__Reading passage__.

- - - - - - -

12 ways to fool the masses (HPC)

By: Paul A. Clayton (paaronclayton.delete@this.gmail.com), May 16, 2020 2:41 pm
Room: Moderated Discussions
I recently read a short 1991 paper by David H. Bailey "Twelve Ways to Fool the Masses When Giving Performance Results on Parallel Computers"(PDF). While HPC performance comparisons seem not to be as popular as they were, some of the methods of described seem familiar from more recent comparisons.

  1. Quote only 32-bit performance results, not 64-bit results.

  2. Present performance figures for an inner kernel, and then represent these figures as the
    performance of the entire application.

  3. Quietly employ assembly code and other low-level language constructs.

  4. Scale up the problem size with the number of processors, but omit any mention of this

  5. Quote performance results projected to a full system.

  6. Compare your results against scalar, unoptimized code on Crays.

  7. When direct run time comparisons are required, compare with an old code on an
    obsolete system.

  8. If MFLOPS rates must be quoted, base the operation count on the parallel
    implementation, not on the best sequential implementation.

  9. Quote performance in terms of processor utilization, parallel speedups or MFLOPS
    per dollar.

  10. Mutilate the algorithm used in the parallel implementation to match the architecture.

  11. Measure parallel run times on a dedicated system, but measure conventional run
    times in a busy environment.

  12. If all else fails, show pretty pictures and animated videos, and don't talk about

Method 6 is a little less useful now as no system has such a substantial reputation, but comparing against the best using crippling configurations is still a "valid" technique.

- - - - - - -

__Dataset rows__.
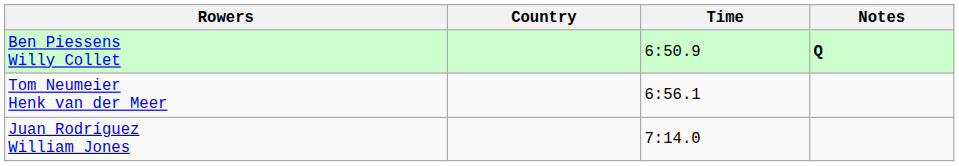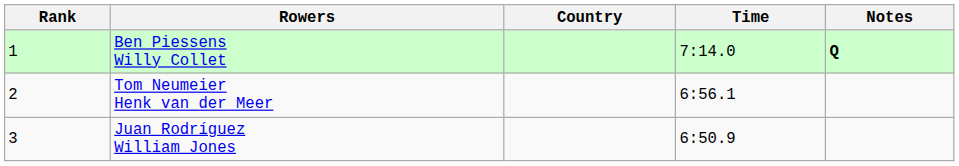+ column: Rank | 1 | 2 | 3
Ben Piessens Willy Collet | Time: 6:50.9 -> 7:14.0
Juan Rodríguez William Jones | Time: 7:14.0 -> 6:50.9
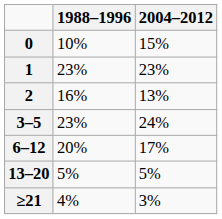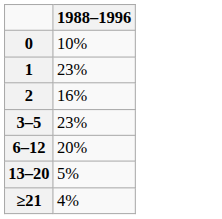- column: 2004–2012 | 15% | 23% | 13% | 24% | 17% | 5% | 3%
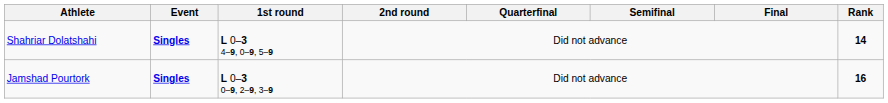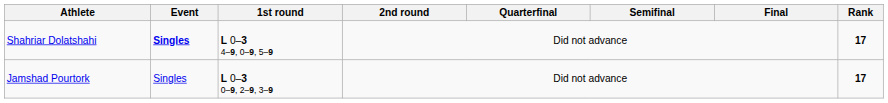Shahriar Dolatshahi | Rank: 14 -> 17
Jamshad Pourtork | Event: bold -> normal
Jamshad Pourtork | Rank: 16 -> 17
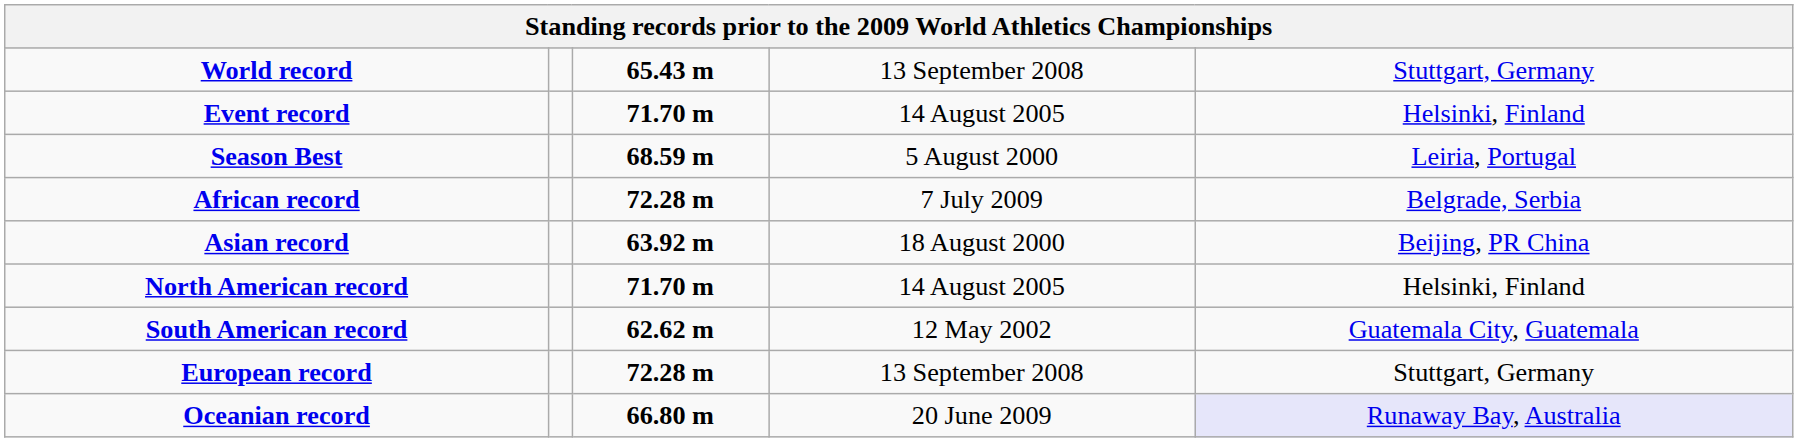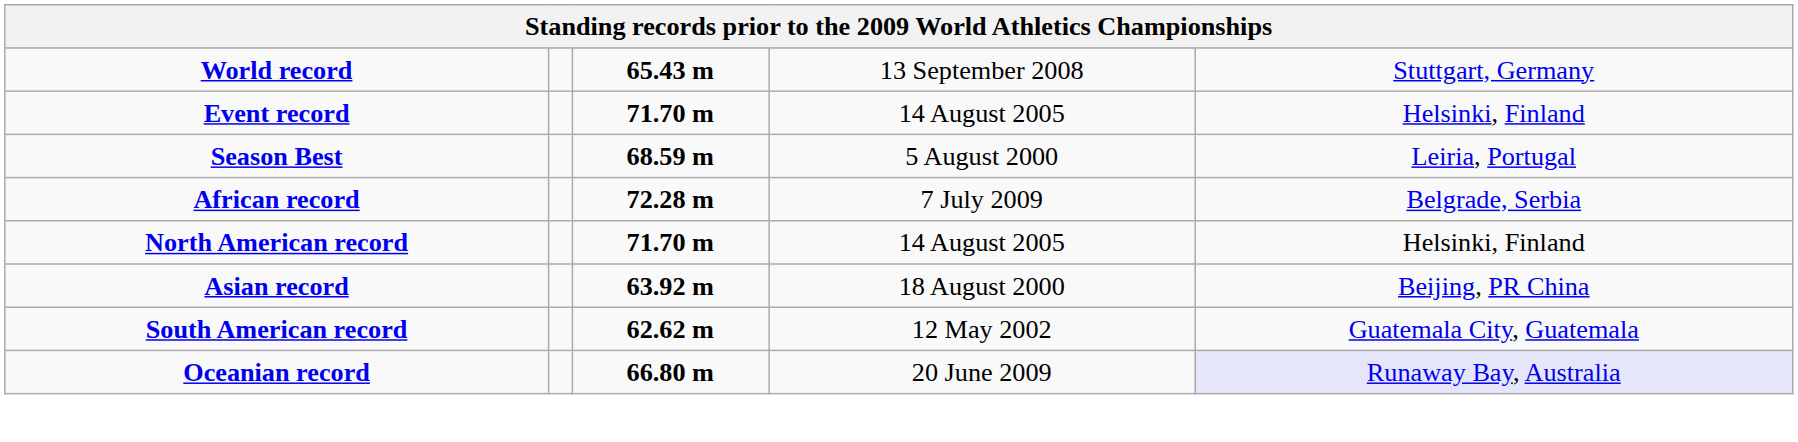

- - - - - - -

__Direction__.
Reproduce the forum post above about fooling the masses with HPC performance results, word for word from start to finish.

__Answer for the task__.
12 ways to fool the masses (HPC)

By: Paul A. Clayton (paaronclayton.delete@this.gmail.com), May 16, 2020 2:41 pm
Room: Moderated Discussions
I recently read a short 1991 paper by David H. Bailey "Twelve Ways to Fool the Masses When Giving Performance Results on Parallel Computers"(PDF). While HPC performance comparisons seem not to be as popular as they were, some of the methods of described seem familiar from more recent comparisons.

  1. Quote only 32-bit performance results, not 64-bit results.

  2. Present performance figures for an inner kernel, and then represent these figures as the
    performance of the entire application.

  3. Quietly employ assembly code and other low-level language constructs.

  4. Scale up the problem size with the number of processors, but omit any mention of this

  5. Quote performance results projected to a full system.

  6. Compare your results against scalar, unoptimized code on Crays.

  7. When direct run time comparisons are required, compare with an old code on an
    obsolete system.

  8. If MFLOPS rates must be quoted, base the operation count on the parallel
    implementation, not on the best sequential implementation.

  9. Quote performance in terms of processor utilization, parallel speedups or MFLOPS
    per dollar.

  10. Mutilate the algorithm used in the parallel implementation to match the architecture.

  11. Measure parallel run times on a dedicated system, but measure conventional run
    times in a busy environment.

  12. If all else fails, show pretty pictures and animated videos, and don't talk about

Method 6 is a little less useful now as no system has such a substantial reputation, but comparing against the best using crippling configurations is still a "valid" technique.